From time to time, we discover issues that we deem insignificant but valid. Or issues that may have turned out to be invalid or mitigated by some unforeseen control that pointed to a potential weakness or unexpected code path. We may thank the reporter for inspiring work that may not be related to the original report ($555). We also have a informal policy that if a report leads to changes, it deserves a payout sometimes including out of scope items ($200).
.bounty thanks <h1 report id> <amount> (200, 555) will close the report and reward the researcher with money and swag.
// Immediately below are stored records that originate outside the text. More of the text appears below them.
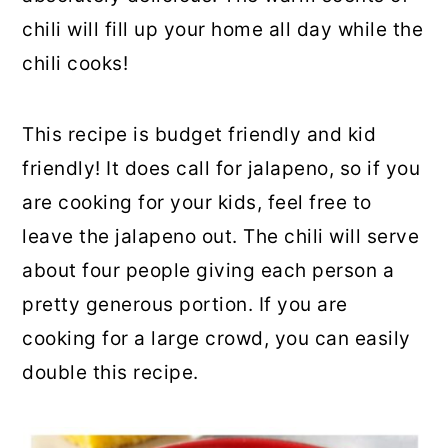
chili will fill up your home all day while the
chili cooks!
This recipe is budget friendly and kid
friendly! It does call for jalapeno, so if you
are cooking for your kids, feel free to
leave the jalapeno out. The chili will serve
about four people giving each person a
pretty generous portion. If you are
cooking for a large crowd, you can easily
double this recipe.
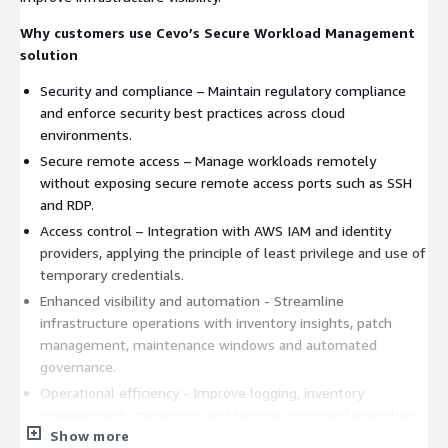
Why customers use Cevo’s Secure Workload Management
solution
Security and compliance – Maintain regulatory compliance
and enforce security best practices across cloud
environments.
Secure remote access – Manage workloads remotely
without exposing secure remote access ports such as SSH
and RDP.
Access control – Integration with AWS IAM and identity
providers, applying the principle of least privilege and use of
temporary credentials.
Enhanced visibility and automation - Streamline
infrastructure operations with inventory insights, patch
management, maintenance windows and automated
governance.
Operational efficiency - Improve logging, inventory
management, monitoring and remote command execution
Show more
while freeing teams to focus on higher-value tasks.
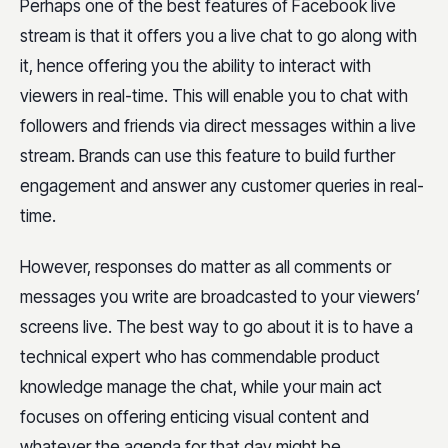
Perhaps one of the best features of Facebook live
stream is that it offers you a live chat to go along with
it, hence offering you the ability to interact with
viewers in real-time. This will enable you to chat with
followers and friends via direct messages within a live
stream. Brands can use this feature to build further
engagement and answer any customer queries in real-
time.
However, responses do matter as all comments or
messages you write are broadcasted to your viewers’
screens live. The best way to go about it is to have a
technical expert who has commendable product
knowledge manage the chat, while your main act
focuses on offering enticing visual content and
whatever the agenda for that day might be.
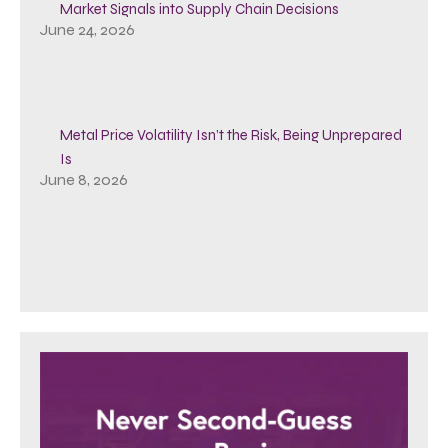
Market Signals into Supply Chain Decisions
June 24, 2026
Metal Price Volatility Isn’t the Risk, Being Unprepared
Is
June 8, 2026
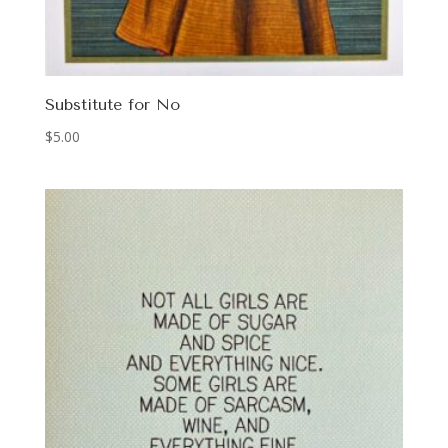
Substitute for No
$
5.00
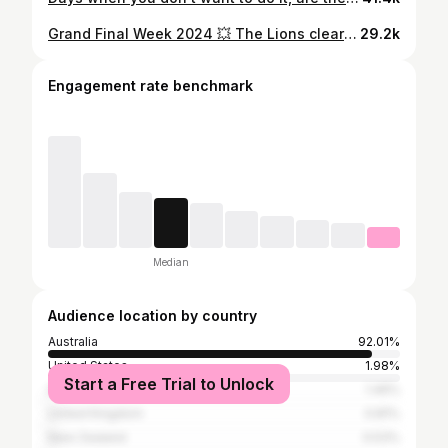
Grand Final Week 2024 💥 The Lions clearly proved they are king of the jungle 🦁 Loved it ❤️
29.2k
Engagement rate benchmark
Median
Audience location by country
Australia
92.01%
United States
1.98%
Start a Free Trial to Unlock
Indonesia
1.46%
United Kingdom
0.81%
New Zealand
0.53%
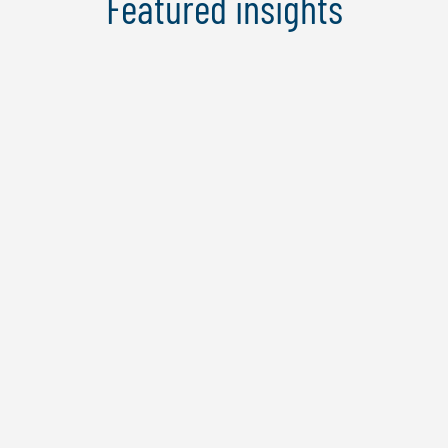
Featured insights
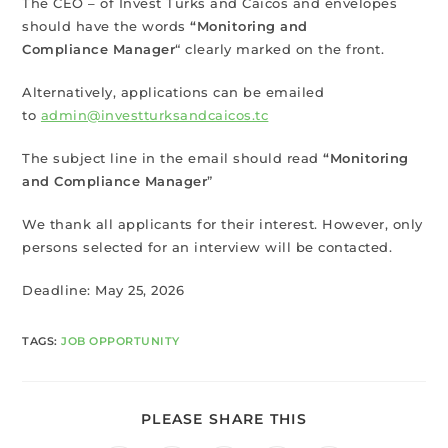
The CEO – of Invest Turks and Caicos and envelopes
should have the words
“Monitoring and
Compliance Manager
“ clearly marked on the front.
Alternatively, applications can be emailed
to
admin@investturksandcaicos.tc
The subject line in the email should read
“Monitoring
and Compliance Manager
”
We thank all applicants for their interest. However, only
persons selected for an interview will be contacted.
Deadline: May 25, 2026
TAGS
:
JOB OPPORTUNITY
PLEASE SHARE THIS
.gh-bounty payout <h1 report id> <amount> awards money and swag (managed by our swag team) to the reporter, marks the issue as resolved, leaves a common response on the report. We also apply coupons based on current promotions with .bounty coupon <github username> <coupon_name>("hacktheworld" | "lifetime"). Turns out giving away free repositories can help entice researchers to look at your bounty program.
This section is very specific to GitHub. We don't disclose on bounty platforms.
Assuming no breach occurs, we move on to writing up the more significant bugs. .bounty writeup <h1 report id> <github_username> [writeup_repo] (Default: "github/bounty") and creates a pull request in the repository that contains the code for https://bounty.github.com. It fills out as much frontmatter as possible to populate things like the leaderboard, badges, and more. The person resolving the issue then writes a short summary of the bug and an explanation about the resolution. After ๐ the site is updated.